**GIVEN DATA:**

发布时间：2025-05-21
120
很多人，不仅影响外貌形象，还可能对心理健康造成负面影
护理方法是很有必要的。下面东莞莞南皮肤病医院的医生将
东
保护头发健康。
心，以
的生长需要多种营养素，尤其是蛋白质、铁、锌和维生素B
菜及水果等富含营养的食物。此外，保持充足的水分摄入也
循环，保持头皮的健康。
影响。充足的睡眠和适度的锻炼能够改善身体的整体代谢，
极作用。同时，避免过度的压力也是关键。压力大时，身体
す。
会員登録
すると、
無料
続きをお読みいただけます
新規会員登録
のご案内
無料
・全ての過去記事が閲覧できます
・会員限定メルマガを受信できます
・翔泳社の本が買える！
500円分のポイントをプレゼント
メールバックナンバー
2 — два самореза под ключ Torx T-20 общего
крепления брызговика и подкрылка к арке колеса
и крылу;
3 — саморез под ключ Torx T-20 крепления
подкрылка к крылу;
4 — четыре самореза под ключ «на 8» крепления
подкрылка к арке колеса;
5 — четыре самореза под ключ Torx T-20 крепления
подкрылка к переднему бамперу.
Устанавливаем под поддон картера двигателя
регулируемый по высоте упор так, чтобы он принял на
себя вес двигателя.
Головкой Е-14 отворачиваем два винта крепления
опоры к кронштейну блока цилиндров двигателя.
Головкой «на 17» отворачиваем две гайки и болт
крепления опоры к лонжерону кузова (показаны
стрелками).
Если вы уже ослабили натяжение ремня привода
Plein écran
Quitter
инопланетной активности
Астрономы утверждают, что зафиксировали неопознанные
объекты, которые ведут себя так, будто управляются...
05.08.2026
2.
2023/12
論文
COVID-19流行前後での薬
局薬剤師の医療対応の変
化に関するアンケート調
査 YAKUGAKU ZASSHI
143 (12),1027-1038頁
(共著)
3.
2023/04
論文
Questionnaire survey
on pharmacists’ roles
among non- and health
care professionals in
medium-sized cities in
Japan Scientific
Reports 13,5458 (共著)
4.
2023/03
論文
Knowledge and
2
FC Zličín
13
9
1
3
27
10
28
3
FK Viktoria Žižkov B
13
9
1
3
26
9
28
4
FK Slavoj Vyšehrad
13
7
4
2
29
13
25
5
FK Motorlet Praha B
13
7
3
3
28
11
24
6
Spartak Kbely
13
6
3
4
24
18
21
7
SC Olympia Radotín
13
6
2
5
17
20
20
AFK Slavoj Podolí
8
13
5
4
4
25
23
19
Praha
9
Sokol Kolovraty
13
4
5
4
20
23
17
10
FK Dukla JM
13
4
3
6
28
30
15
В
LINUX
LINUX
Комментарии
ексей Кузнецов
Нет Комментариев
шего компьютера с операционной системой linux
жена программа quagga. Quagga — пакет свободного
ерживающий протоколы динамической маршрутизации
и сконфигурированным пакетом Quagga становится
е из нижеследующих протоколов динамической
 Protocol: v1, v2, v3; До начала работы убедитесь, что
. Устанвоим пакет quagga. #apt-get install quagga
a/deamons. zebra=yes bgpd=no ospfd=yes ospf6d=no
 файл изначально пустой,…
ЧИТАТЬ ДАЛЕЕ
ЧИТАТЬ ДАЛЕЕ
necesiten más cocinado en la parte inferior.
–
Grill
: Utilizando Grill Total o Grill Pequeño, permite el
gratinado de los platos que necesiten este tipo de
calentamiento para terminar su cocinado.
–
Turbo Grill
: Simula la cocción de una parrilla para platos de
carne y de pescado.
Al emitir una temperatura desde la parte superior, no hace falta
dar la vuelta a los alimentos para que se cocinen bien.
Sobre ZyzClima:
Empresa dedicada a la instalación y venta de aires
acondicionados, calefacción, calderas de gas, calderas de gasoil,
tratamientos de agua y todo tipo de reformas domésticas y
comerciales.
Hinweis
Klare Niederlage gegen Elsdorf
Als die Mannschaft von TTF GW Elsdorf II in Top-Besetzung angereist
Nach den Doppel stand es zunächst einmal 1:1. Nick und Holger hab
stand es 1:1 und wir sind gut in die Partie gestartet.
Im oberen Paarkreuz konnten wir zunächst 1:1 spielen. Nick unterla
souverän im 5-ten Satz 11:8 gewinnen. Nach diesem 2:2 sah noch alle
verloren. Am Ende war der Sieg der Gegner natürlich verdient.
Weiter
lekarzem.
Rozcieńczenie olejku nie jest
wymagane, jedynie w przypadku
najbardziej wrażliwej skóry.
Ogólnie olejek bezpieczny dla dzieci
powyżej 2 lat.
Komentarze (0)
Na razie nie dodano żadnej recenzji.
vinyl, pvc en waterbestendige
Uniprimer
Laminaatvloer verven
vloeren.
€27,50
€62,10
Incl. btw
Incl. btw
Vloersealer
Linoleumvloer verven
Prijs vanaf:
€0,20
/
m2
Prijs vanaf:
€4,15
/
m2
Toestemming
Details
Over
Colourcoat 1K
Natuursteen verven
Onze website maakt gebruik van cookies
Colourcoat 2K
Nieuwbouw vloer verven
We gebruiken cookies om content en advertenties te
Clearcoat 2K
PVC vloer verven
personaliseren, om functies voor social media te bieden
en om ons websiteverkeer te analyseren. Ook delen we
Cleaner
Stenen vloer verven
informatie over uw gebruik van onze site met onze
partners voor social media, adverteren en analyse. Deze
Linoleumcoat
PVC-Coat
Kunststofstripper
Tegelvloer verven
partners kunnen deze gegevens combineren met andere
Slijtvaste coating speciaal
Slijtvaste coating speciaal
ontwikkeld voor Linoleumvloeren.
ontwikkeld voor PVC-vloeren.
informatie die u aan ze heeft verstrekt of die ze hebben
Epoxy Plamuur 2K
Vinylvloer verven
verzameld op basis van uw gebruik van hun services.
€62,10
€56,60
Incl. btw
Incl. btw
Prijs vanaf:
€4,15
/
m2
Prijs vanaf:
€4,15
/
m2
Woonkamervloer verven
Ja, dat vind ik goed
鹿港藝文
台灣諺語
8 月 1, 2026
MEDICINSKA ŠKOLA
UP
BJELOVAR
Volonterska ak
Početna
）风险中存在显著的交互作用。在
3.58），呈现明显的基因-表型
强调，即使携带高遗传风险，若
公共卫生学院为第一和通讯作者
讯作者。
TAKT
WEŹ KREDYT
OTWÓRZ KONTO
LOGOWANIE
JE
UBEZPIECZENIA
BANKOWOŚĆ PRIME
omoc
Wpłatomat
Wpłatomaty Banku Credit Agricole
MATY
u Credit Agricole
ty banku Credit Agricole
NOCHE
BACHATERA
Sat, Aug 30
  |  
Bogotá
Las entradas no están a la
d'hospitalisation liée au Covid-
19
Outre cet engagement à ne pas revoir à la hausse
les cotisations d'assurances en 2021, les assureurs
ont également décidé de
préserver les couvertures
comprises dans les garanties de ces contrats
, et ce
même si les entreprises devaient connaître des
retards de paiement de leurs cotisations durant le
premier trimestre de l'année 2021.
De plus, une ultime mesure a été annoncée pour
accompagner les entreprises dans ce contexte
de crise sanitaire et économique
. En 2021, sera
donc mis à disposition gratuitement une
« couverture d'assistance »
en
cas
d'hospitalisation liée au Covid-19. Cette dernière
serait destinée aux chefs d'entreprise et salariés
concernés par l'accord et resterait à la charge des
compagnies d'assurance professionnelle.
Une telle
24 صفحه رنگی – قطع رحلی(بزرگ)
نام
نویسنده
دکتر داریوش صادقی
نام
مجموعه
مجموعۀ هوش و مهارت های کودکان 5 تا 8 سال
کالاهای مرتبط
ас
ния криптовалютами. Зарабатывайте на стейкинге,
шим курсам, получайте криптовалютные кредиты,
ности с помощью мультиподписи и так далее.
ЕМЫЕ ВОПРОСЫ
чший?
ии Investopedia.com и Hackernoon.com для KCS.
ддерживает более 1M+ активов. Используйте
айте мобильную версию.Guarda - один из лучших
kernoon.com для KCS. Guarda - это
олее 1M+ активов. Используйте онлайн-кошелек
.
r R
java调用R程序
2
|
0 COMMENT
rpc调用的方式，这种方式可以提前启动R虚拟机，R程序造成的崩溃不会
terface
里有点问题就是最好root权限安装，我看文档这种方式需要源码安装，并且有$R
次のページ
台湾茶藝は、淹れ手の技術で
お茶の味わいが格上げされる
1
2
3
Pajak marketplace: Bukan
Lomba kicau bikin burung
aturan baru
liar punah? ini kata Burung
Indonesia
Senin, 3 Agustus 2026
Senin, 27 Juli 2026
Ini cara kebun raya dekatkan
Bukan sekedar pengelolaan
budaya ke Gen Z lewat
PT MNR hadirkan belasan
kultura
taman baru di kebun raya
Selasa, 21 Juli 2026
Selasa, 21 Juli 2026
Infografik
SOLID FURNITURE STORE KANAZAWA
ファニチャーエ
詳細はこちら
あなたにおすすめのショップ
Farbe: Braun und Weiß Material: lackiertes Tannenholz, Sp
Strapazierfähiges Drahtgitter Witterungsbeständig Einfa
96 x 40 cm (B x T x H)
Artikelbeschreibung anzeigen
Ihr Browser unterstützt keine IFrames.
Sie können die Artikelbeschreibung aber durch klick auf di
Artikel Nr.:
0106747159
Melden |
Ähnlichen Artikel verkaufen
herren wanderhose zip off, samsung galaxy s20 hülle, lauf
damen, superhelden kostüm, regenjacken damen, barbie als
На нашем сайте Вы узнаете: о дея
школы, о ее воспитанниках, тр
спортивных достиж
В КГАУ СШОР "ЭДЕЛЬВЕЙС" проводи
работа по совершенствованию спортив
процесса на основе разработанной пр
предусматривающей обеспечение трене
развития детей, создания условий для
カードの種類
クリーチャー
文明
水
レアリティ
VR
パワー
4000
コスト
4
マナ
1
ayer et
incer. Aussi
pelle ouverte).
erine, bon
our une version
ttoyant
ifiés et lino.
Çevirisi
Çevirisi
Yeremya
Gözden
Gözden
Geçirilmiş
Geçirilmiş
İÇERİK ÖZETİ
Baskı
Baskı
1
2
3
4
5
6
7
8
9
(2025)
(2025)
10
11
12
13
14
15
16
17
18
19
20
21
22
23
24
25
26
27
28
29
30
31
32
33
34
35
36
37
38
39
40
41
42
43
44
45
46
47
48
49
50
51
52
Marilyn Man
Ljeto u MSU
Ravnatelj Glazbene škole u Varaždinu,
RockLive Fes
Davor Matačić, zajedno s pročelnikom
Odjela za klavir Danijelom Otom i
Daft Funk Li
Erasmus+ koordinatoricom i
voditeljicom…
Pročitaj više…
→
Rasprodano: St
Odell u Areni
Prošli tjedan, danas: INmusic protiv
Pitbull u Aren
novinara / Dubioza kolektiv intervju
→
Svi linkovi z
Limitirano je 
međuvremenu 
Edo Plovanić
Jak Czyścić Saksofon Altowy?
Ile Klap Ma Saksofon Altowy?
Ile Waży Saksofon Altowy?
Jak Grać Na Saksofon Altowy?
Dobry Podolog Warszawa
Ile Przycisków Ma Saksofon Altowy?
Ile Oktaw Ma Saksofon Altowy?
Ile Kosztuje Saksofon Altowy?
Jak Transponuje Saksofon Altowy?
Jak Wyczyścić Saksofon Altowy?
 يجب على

**YOUR ASSIGNMENT:** Spot the lines above that mention "Saksofon" and copy them.

**ANSWER FOR THIS EXERCISE:**
Jak Czyścić Saksofon Altowy?
Ile Klap Ma Saksofon Altowy?
Ile Waży Saksofon Altowy?
Jak Grać Na Saksofon Altowy?
Ile Przycisków Ma Saksofon Altowy?
Ile Oktaw Ma Saksofon Altowy?
Ile Kosztuje Saksofon Altowy?
Jak Transponuje Saksofon Altowy?
Jak Wyczyścić Saksofon Altowy?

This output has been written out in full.